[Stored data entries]

= = = = = = =

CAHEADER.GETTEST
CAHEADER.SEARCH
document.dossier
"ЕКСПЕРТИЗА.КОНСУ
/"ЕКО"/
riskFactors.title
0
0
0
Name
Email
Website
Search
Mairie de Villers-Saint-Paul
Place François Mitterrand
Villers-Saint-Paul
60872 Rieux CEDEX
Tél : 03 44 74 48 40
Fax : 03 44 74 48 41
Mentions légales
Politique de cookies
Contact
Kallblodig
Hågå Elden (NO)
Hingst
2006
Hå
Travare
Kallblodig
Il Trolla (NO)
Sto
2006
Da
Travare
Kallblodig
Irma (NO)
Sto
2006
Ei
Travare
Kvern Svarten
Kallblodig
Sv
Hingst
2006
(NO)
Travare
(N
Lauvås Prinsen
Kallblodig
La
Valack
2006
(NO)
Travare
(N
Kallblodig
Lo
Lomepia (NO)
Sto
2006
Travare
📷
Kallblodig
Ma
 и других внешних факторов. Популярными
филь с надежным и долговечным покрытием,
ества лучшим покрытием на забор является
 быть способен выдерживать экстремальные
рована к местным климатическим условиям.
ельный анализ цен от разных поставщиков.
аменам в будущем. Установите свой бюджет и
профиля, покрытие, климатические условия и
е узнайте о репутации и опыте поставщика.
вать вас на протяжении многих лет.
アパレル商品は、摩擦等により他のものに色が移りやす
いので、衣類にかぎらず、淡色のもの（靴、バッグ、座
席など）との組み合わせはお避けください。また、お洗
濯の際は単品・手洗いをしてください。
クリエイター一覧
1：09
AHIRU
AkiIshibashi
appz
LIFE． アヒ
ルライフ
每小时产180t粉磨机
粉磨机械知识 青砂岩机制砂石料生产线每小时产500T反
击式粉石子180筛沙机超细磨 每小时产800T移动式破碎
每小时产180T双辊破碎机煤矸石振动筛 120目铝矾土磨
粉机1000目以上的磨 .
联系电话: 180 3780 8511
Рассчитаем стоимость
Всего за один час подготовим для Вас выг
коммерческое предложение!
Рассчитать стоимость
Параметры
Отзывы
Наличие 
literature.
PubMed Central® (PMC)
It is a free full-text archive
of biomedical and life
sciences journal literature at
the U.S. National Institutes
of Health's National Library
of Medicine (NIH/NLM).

= = = = = = =

(Activity)
Repeat the whole of the data above exactly as it appears.

(Answer box)
CAHEADER.GETTEST
CAHEADER.SEARCH
document.dossier
"ЕКСПЕРТИЗА.КОНСУ
/"ЕКО"/
riskFactors.title
0
0
0
Name
Email
Website
Search
Mairie de Villers-Saint-Paul
Place François Mitterrand
Villers-Saint-Paul
60872 Rieux CEDEX
Tél : 03 44 74 48 40
Fax : 03 44 74 48 41
Mentions légales
Politique de cookies
Contact
Kallblodig
Hågå Elden (NO)
Hingst
2006
Hå
Travare
Kallblodig
Il Trolla (NO)
Sto
2006
Da
Travare
Kallblodig
Irma (NO)
Sto
2006
Ei
Travare
Kvern Svarten
Kallblodig
Sv
Hingst
2006
(NO)
Travare
(N
Lauvås Prinsen
Kallblodig
La
Valack
2006
(NO)
Travare
(N
Kallblodig
Lo
Lomepia (NO)
Sto
2006
Travare
📷
Kallblodig
Ma
 и других внешних факторов. Популярными
филь с надежным и долговечным покрытием,
ества лучшим покрытием на забор является
 быть способен выдерживать экстремальные
рована к местным климатическим условиям.
ельный анализ цен от разных поставщиков.
аменам в будущем. Установите свой бюджет и
профиля, покрытие, климатические условия и
е узнайте о репутации и опыте поставщика.
вать вас на протяжении многих лет.
アパレル商品は、摩擦等により他のものに色が移りやす
いので、衣類にかぎらず、淡色のもの（靴、バッグ、座
席など）との組み合わせはお避けください。また、お洗
濯の際は単品・手洗いをしてください。
クリエイター一覧
1：09
AHIRU
AkiIshibashi
appz
LIFE． アヒ
ルライフ
每小时产180t粉磨机
粉磨机械知识 青砂岩机制砂石料生产线每小时产500T反
击式粉石子180筛沙机超细磨 每小时产800T移动式破碎
每小时产180T双辊破碎机煤矸石振动筛 120目铝矾土磨
粉机1000目以上的磨 .
联系电话: 180 3780 8511
Рассчитаем стоимость
Всего за один час подготовим для Вас выг
коммерческое предложение!
Рассчитать стоимость
Параметры
Отзывы
Наличие 
literature.
PubMed Central® (PMC)
It is a free full-text archive
of biomedical and life
sciences journal literature at
the U.S. National Institutes
of Health's National Library
of Medicine (NIH/NLM).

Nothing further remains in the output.